For 2^x vs 2^{3x}, those two mental pictures are actually the same idea wearing different hats. Multiplying x by 3 is a horizontal squeeze by 1/3 because every “time” it takes f(x)=2^x to reach a certain height now happens three times sooner in g(x)=2^{3x}. But algebraically 2^{3x}=(2^3)^x=8^x, which just says “same exponential shape, faster growth per 1-step in x.” I like the time-lapse analogy: you can either speed up the clock (compress the x-axis) or use a faster-growing plant; the video you watch looks identical. For quick sketching, use the squeeze view when you’re mapping known points of 2^x (e.g., the point (1,2) on 2^x corresponds to (1/3,2) on 2^{3x}), and use the “change the base” view when you want instant feel for growth rate. In any case, the y-intercept stays 1 (g(0)=1), the horizontal asymptote stays y=0, and the range stays (0,∞). When I first learned this, I kept flipping between “steeper” and “squeezed” until a teacher said, “Pick whichever makes the sketch faster today,” and that finally clicked for me.
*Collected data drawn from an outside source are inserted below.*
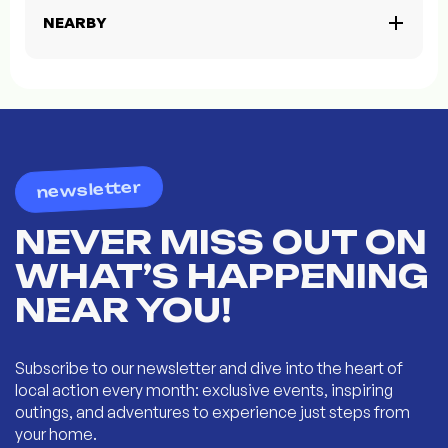
NEARBY
newsletter
NEVER MISS OUT ON
WHAT’S HAPPENING
NEAR YOU!
Subscribe to our newsletter and dive into the heart of
local action every month: exclusive events, inspiring
outings, and adventures to experience just steps from
your home.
For h(x)=-3·(1/2)^{x-4}+5, your read is spot on: start with decay (1/2)^x, shift right 4, reflect over the x-axis and stretch by 3, then shift up 5. The horizontal asymptote is y=5. As x→+∞, (1/2)^{x-4}→0, so h(x)→5 from below; as x→−∞, (1/2)^{x-4}→+∞, so the reflected-and-stretched part dives to −∞, and adding 5 still gives −∞. So the graph “snuggles” up to y=5 on the right-hand side, and drops without bound on the left. Domain is all real numbers, range is (−∞,5). Your y-intercept check h(0)=−3·(1/2)^{−4}+5=−48+5=−43 is correct. I used to picture this like flipping a downhill ramp upside down and then lifting the whole ramp up by 5 units-the end far to the right just levels off near y=5, while the left side plunges downward.